At the time of neonatal stoma reversal, there are various options available to the surgeon. These include circumexcision of the stoma avoiding a formal laparotomy (following a satisfactory distal loopogram), re-opening of the previous laparotomy wound or formation of a new laparotomy wound. Reasons for requiring a full laparotomy may include pre-existing knowledge of distal bowel pathology; surgeon’s preference to fully inspect the bowel; or technical difficulties in mobilisation during attempted circumexcision. Advocates of placing the stomas through a separate incision purport that there is a higher chance of achieving closure through circumexcision alone, and our data do suggest a trend towards avoiding a full laparotomy with this configuration, despite not reaching statistical significance. However, in the group with stomas through the original wound, there was a higher rate of distal stricture requiring full laparotomy, and some stomas were sited to incorporate a wide skin bridge that required re-opening of the laparotomy wound to mobilise. In patients with stomas formed through a separate wound, if a full laparotomy is required during closure, the surgical options are to extend the wound around the stomas or reopen the original wound. Both options result in two parallel wounds on the abdominal wall of varying lengths in different dermatomes, which may create challenges in providing effective postoperative analgesia and less satisfactory cosmesis. In our series, where a full laparotomy was required at the time of closure, no patients with stomas originally formed through the wound required an additional separate incision to the original wound but more than half the patients with stomas formed separately had two parallel incisions. In this series, if stomas were sited adjacent to each other, there was no difference in the ability to circumexcise the stomas and re-establish intestinal continuity without a full laparotomy. Again, in the group where stomas were brought out through the original wound, a separate wound was avoided.

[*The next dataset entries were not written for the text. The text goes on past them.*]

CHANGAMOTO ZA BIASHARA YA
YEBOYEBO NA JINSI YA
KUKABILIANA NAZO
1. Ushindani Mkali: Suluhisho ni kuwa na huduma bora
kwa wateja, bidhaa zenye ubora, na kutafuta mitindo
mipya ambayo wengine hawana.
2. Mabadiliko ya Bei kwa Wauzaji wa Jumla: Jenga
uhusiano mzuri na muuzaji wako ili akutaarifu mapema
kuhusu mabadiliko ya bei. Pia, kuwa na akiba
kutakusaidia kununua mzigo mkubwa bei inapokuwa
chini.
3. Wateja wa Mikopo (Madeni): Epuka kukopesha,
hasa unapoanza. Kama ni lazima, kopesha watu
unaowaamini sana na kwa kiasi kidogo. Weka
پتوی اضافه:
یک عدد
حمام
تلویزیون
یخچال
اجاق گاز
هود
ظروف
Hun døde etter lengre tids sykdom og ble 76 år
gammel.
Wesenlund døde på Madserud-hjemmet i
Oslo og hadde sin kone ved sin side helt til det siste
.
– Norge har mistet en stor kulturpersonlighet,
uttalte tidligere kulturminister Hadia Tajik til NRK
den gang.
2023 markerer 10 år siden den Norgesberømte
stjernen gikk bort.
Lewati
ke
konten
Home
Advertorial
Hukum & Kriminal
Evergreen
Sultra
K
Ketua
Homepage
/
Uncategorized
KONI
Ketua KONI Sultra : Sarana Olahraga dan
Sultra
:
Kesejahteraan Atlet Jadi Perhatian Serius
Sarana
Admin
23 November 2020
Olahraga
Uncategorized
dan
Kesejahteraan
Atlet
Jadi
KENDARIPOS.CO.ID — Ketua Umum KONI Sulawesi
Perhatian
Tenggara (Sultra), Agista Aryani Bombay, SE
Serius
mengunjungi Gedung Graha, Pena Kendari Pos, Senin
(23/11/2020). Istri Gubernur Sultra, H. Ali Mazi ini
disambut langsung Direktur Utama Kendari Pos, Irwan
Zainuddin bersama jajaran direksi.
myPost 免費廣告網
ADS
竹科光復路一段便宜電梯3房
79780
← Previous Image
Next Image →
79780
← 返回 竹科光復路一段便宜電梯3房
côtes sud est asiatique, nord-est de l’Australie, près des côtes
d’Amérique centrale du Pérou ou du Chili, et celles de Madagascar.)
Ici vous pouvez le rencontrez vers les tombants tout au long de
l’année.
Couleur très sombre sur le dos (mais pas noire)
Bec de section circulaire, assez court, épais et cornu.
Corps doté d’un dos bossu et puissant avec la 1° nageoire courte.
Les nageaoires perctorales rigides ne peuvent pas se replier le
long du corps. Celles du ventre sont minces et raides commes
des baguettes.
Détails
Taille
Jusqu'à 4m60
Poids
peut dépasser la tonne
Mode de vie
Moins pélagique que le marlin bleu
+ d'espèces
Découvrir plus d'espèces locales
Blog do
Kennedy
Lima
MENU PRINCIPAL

The limitations of this study rest mainly in its retrospective, non-randomised nature, preventing robust conclusions from being made. In addition, it is important to accept that the placement of the stomas may have been influenced by the anatomy and pathology at the time of surgery, as well as the surgeon’s personal preference, and this information is not often obvious from the operation note.

We advocate that, if feasible, stomas should be placed side by side through the laparotomy wound. This practice does not increase the risk of postoperative complications compared to forming stomas through a separate incision and offers equal benefit of circumexcision alone at the time of closure, with the option of a full laparotomy without the need for an additional wound.